A NSW duo sent packing after trying to cross into South Australia during the week have been arrested in Adelaide, as the state records one new COVID-19 case.
The 25-year-old man and 20-year-old woman tried to cross the border at Pinnaroo on Thursday, claiming they were headed interstate to sell a dog.
They were refused entry and turned back to NSW, but police stopped their NSW-registered car in the Adelaide suburb of Kilburn on Saturday afternoon.
The pair were charged with breaching COVID-19 directions and have been denied bail ahead of a court appearance on Monday.
The arrests came as the state recorded one new case - a man aged in his 20s - of coronavirus. He had returned from interstate and has been in quarantine since his arrival.
The addition means there are four active cases of COVID-19 in South Australia.
Police warned South Australians to reconsider travel to Queensland after new cases of community transmission in the Sunshine state.
Commissioner Grant Stevens said while people are allowed to return to SA from Queensland, it's possible renewed restrictions will be imposed at short notice.
A Brisbane man was infected after eating at the same restaurant as an infected woman charged with illegally entering Queensland.
Authorities initially indicated he caught the virus from a family member, but Queensland Health said he was a direct contact of one of three women returning from Melbourne who allegedly lied on their border passes.
Mr Stevens said no decision had been finalised regarding the re-introduction of travel restrictions with Queensland, nor was any date for changes being considered.
But he said the situation would continue to be monitored.

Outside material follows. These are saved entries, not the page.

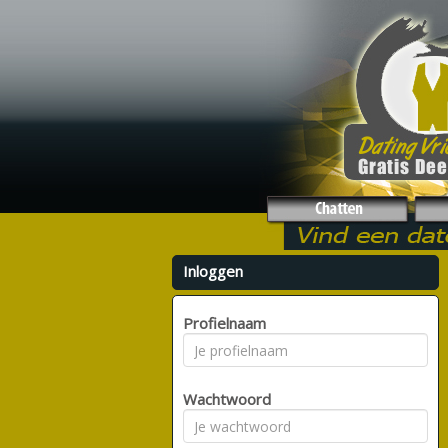
Inloggen
Profielnaam
Wachtwoord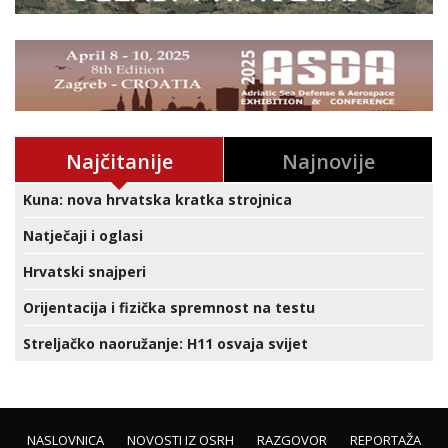
Najčitanije
Najnovije
Kuna: nova hrvatska kratka strojnica
Natječaji i oglasi
Hrvatski snajperi
Orijentacija i fizička spremnost na testu
Streljačko naoružanje: H11 osvaja svijet
NASLOVNICA
NOVOSTI IZ OSRH
RAZGOVOR
REPORTAŽA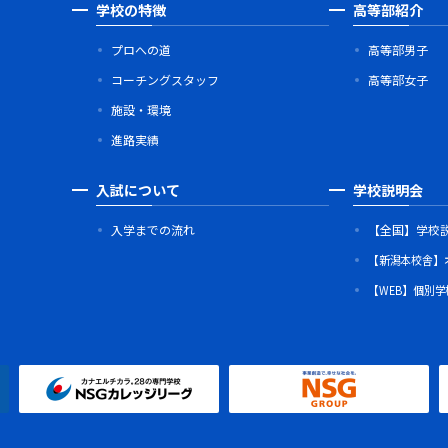
学校の特徴
高等部紹介
プロへの道
高等部男子
コーチングスタッフ
高等部女子
施設・環境
進路実績
入試について
学校説明会
入学までの流れ
【全国】学校
【新潟本校舎】
【WEB】個別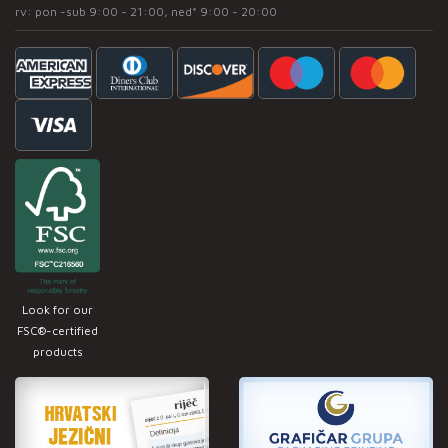
rv: pon -sub 9:00 - 21:00, ned* 9:00 - 20:00
Look for our
FSC®-certified
products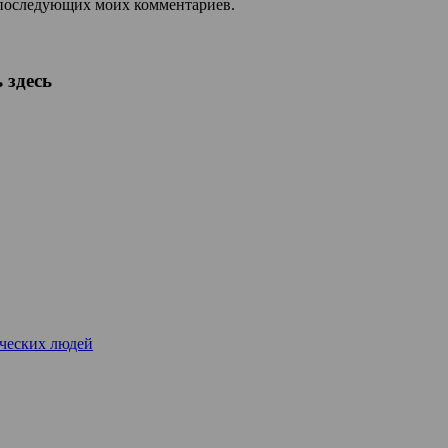
ля последующих моих комментариев.
 здесь
рческих людей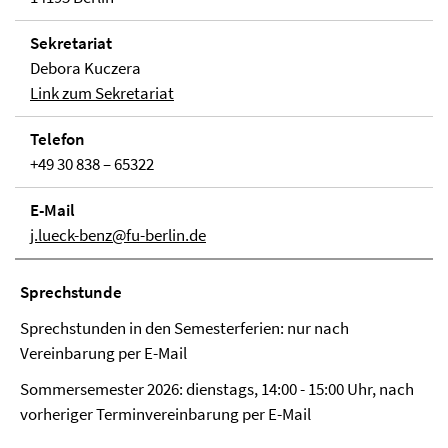
Sekretariat
Debora Kuczera
Link zum Sekretariat
Telefon
+49 30 838 – 65322
E-Mail
j.lueck-benz@fu-berlin.de
Sprechstunde
Sprechstunden in den Semesterferien: nur nach
Vereinbarung per E-Mail
Sommersemester 2026: dienstags, 14:00 - 15:00 Uhr, nach
vorheriger Terminvereinbarung per E-Mail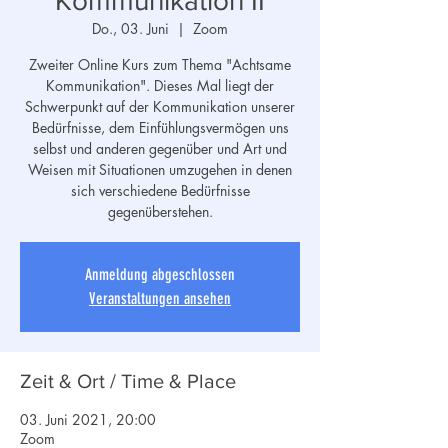
Kommunikation II
Do., 03. Juni
  |  
Zoom
Zweiter Online Kurs zum Thema "Achtsame
Kommunikation". Dieses Mal liegt der
Schwerpunkt auf der Kommunikation unserer
Bedürfnisse, dem Einfühlungsvermögen uns
selbst und anderen gegenüber und Art und
Weisen mit Situationen umzugehen in denen
sich verschiedene Bedürfnisse
gegenüberstehen.
Anmeldung abgeschlossen
Veranstaltungen ansehen
Zeit & Ort / Time & Place
03. Juni 2021, 20:00
Zoom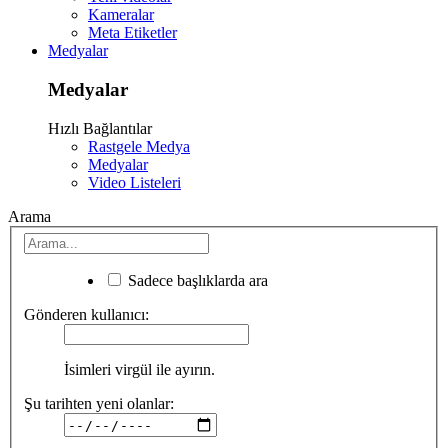
Kameralar
Meta Etiketler
Medyalar
Medyalar
Hızlı Bağlantılar
Rastgele Medya
Medyalar
Video Listeleri
Arama
Sadece başlıklarda ara
Gönderen kullanıcı:
İsimleri virgül ile ayırın.
Şu tarihten yeni olanlar: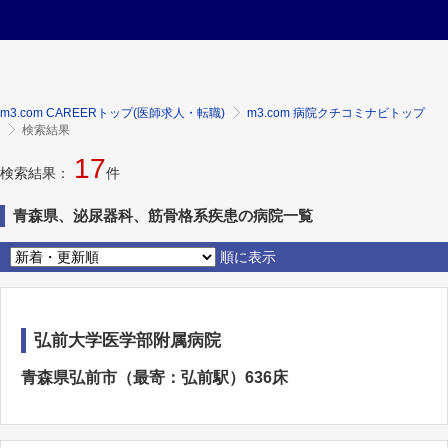
m3.com CAREERトップ(医師求人・転職)
m3.com 病院クチコミナビトップ
検索結果
17
検索結果：
件
青森県、泌尿器科、筋骨格系疾患の病院一覧
順に表示
弘前大学医学部附属病院
青森県弘前市（最寄：弘前駅）636床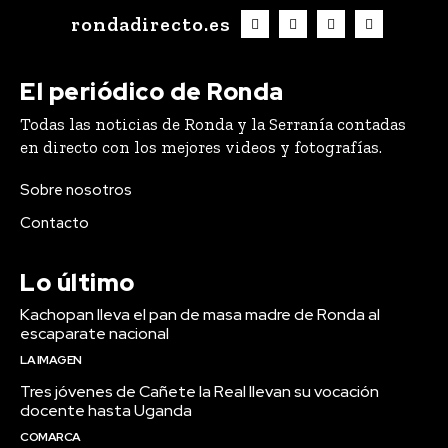
rondadirecto.es
El periódico de Ronda
Todas las noticias de Ronda y la Serranía contadas
en directo con los mejores videos y fotografías.
Sobre nosotros
Contacto
Lo último
Kachopan lleva el pan de masa madre de Ronda al
escaparate nacional
LA IMAGEN
Tres jóvenes de Cañete la Real llevan su vocación
docente hasta Uganda
COMARCA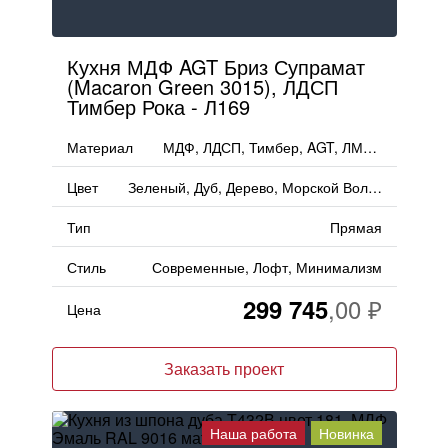
Кухня МДФ AGT Бриз Супрамат
(Macaron Green 3015), ЛДСП
Тимбер Рока - Л169
Материал
МДФ, ЛДСП, Тимбер, AGT, ЛМДФ
Цвет
Зеленый, Дуб, Дерево, Морской Волны, Голубой, Матовый
Тип
Прямая
Стиль
Современные, Лофт, Минимализм
299 745
Цена
Заказать проект
Наша работа
Новинка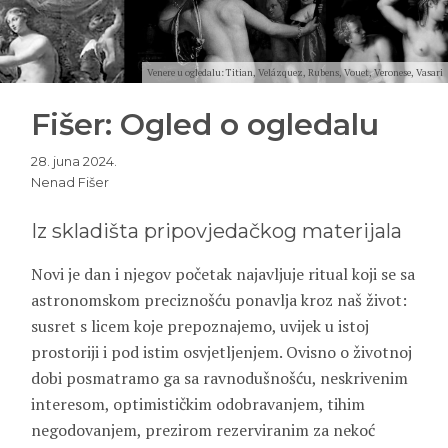
Venere u ogledalu: Titian, Velázquez, Rubens, Vouet, Veronese, Vasari
Fišer: Ogled o ogledalu
28. juna 2024.
Nenad Fišer
Iz skladišta pripovjedačkog materijala
Novi je dan i njegov početak najavljuje ritual koji se sa
astronomskom preciznošću ponavlja kroz naš život:
susret s licem koje prepoznajemo, uvijek u istoj
prostoriji i pod istim osvjetljenjem. Ovisno o životnoj
dobi posmatramo ga sa ravnodušnošću, neskrivenim
interesom, optimističkim odobravanjem, tihim
negodovanjem, prezirom rezerviranim za nekoć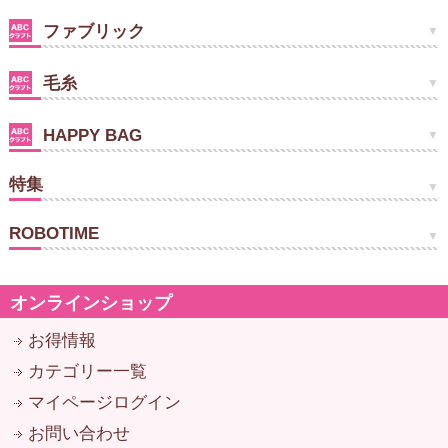
ファブリック
毛糸
HAPPY BAG
特集
ROBOTIME
オンラインショップ
お得情報
カテゴリー一覧
マイページログイン
お問い合わせ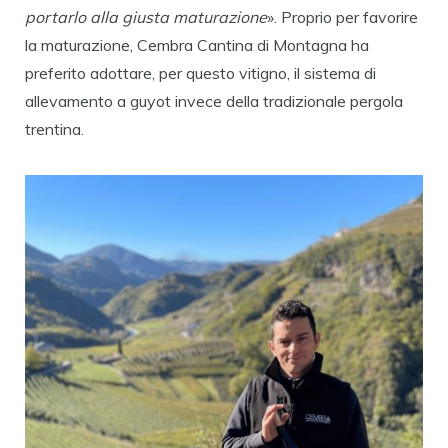
portarlo alla giusta maturazione
». Proprio per favorire
la maturazione, Cembra Cantina di Montagna ha
preferito adottare, per questo vitigno, il sistema di
allevamento a guyot invece della tradizionale pergola
trentina.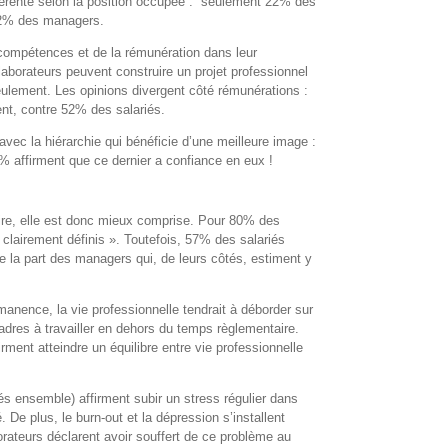
différente selon la position occupée : seulement 22% des
 32% des managers.
compétences et de la rémunération dans leur
llaborateurs peuvent construire un projet professionnel
ulement. Les opinions divergent côté rémunérations :
nt, contre 52% des salariés.
avec la hiérarchie qui bénéficie d’une meilleure image :
% affirment que ce dernier a confiance en eux !
aire, elle est donc mieux comprise. Pour 80% des
« clairement définis ». Toutefois, 57% des salariés
e la part des managers qui, de leurs côtés, estiment y
anence, la vie professionnelle tendrait à déborder sur
adres à travailler en dehors du temps règlementaire.
ent atteindre un équilibre entre vie professionnelle
iés ensemble) affirment subir un stress régulier dans
. De plus, le burn-out et la dépression s’installent
rateurs déclarent avoir souffert de ce problème au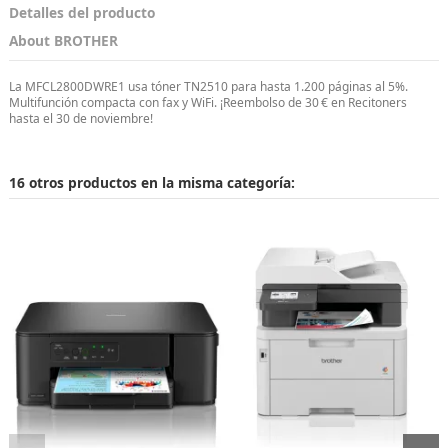
Detalles del producto
About BROTHER
La MFCL2800DWRE1 usa tóner TN2510 para hasta 1.200 páginas al 5%.
Multifunción compacta con fax y WiFi. ¡Reembolso de 30 € en Recitoners
hasta el 30 de noviembre!
16 otros productos en la misma categoría: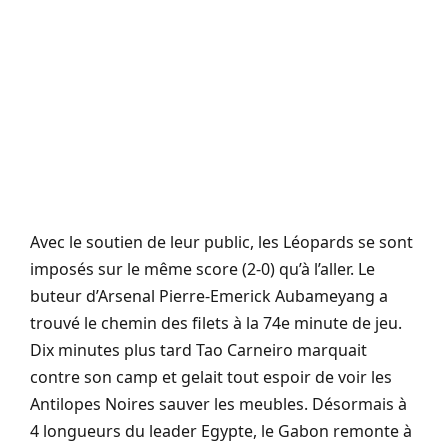
Avec le soutien de leur public, les Léopards se sont
imposés sur le même score (2-0) qu’à l’aller. Le
buteur d’Arsenal Pierre-Emerick Aubameyang a
trouvé le chemin des filets à la 74e minute de jeu.
Dix minutes plus tard Tao Carneiro marquait
contre son camp et gelait tout espoir de voir les
Antilopes Noires sauver les meubles. Désormais à
4 longueurs du leader Egypte, le Gabon remonte à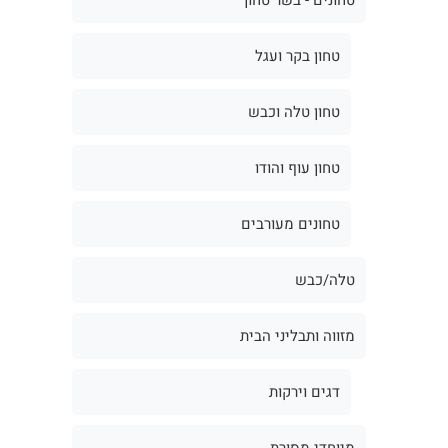
טחון בקר ועגל
טחון טלה וכבש
טחון עוף והודו
טחונים מעורבים
טלה/כבש
מזווה ותבליני הבית
דגים וירקות
מיוחדי מסורת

The warning came after a South Australian paramedic tested positive after going to Victoria to help test people for coronavirus.
The woman in her 20s volunteered to help with testing operations in Melbourne to deal with with the current surge in cases.
She returned to Adelaide on Wednesday and remains in isolation along with one close contact.
Chief Public Health Officer Nicola Spurrier said the woman followed all the proper procedures with protective equipment but an infection in such circumstances was "part of the risk of this sort of work".
"She absolutely followed the correct infection control processes," Prof Spurrier said.
"This is risky business."
It was also revealed that 170 people were expected to arrive in Adelaide on Saturday on a repatriation flight from India.
All will go into hotel quarantine with officials expecting at least some to have COVID-19.
South Australia has reported four COVID-19 deaths and and 443 people have been cleared of the virus.